2	medium — detection/removal heuristics missed tabs / quoted keys / nested cases	✅ Fixed	Resolved by the same change above: doc.has('extensions') + extensions.get('agentguard') no longer care about layout. Tests cover quoted keys + 4-space indent, and the existing-entry round-trip (force vs no-force).
3	medium — agentHost: 'goose' persisted but resolveCronAgentHost silently filters it out	✅ Fixed	Same fix as the Continue PR (#111): split into resolveConfiguredAgentHost() (raw host) and resolveCronBackendHost() (narrowed).

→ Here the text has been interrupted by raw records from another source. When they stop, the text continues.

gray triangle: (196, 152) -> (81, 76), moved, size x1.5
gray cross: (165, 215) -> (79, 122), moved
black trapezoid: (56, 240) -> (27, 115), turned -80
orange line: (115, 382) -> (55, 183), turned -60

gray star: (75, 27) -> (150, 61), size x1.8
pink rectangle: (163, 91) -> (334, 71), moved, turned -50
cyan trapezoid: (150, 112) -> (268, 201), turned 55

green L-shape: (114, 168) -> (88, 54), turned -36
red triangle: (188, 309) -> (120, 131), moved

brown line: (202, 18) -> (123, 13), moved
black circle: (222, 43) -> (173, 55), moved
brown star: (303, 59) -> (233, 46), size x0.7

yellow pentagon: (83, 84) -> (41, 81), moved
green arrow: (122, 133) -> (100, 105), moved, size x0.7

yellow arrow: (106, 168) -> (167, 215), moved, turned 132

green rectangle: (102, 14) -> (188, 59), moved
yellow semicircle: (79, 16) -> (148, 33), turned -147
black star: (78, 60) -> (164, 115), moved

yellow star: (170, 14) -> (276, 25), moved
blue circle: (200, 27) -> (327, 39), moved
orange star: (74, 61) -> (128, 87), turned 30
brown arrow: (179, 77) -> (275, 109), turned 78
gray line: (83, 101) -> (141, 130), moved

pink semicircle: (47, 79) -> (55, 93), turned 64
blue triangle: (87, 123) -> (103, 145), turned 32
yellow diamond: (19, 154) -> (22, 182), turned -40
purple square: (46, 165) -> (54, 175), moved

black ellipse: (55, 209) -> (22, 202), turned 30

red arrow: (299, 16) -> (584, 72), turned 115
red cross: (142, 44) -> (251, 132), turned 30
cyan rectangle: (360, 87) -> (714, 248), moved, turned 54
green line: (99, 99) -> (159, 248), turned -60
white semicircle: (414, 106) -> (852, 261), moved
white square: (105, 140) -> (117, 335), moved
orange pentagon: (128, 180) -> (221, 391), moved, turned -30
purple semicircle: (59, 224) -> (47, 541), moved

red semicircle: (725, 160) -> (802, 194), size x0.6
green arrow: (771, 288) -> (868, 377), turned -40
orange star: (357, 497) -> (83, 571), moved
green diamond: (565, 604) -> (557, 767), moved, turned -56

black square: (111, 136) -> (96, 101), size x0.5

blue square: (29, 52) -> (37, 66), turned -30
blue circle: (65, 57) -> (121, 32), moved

The two cron entry points (disconnect, subscribe) now call noteCronBackendFallbackIfNeeded(config) which prints a one-line stderr note when the configured host has no agent-managed cron backend — so Goose users know their cron command is using the system scheduler rather than silently doing nothing surprising.

Tests: 424/424 pass (was 419 before fixes; +5 new — comments + inline comments + trailing top-level keys survive merge; refusal on sequence-typed extensions:; refusal on unparseable YAML with file byte-identical after; quoted keys + 4-space indent variant round-trips; --force replaces only the agentguard entry leaving siblings alone).

End-to-end verified against a /tmp/goose-complex/.config/goose/config.yaml containing:

• file-level + inline comments
• multiple top-level keys before extensions: (OPENAI_API_KEY, GOOSE_MODE)
• multiple existing extensions (slack with uvx, github with serverUrl)
• trailing top-level keys after extensions: (GOOSE_PROVIDER, SECURITY_PROMPT_ENABLED)

After merge: every comment, every existing extension, and every top-level key is preserved; agentguard slots in as a sibling.

Note on the new dep: yaml is widely adopted (used by Vite, Vitest, Astro, etc.), MIT-licensed, zero runtime deps of its own, ~73 KB minified. Happy to scope it to a peer dep instead if you'd rather not add a runtime dep.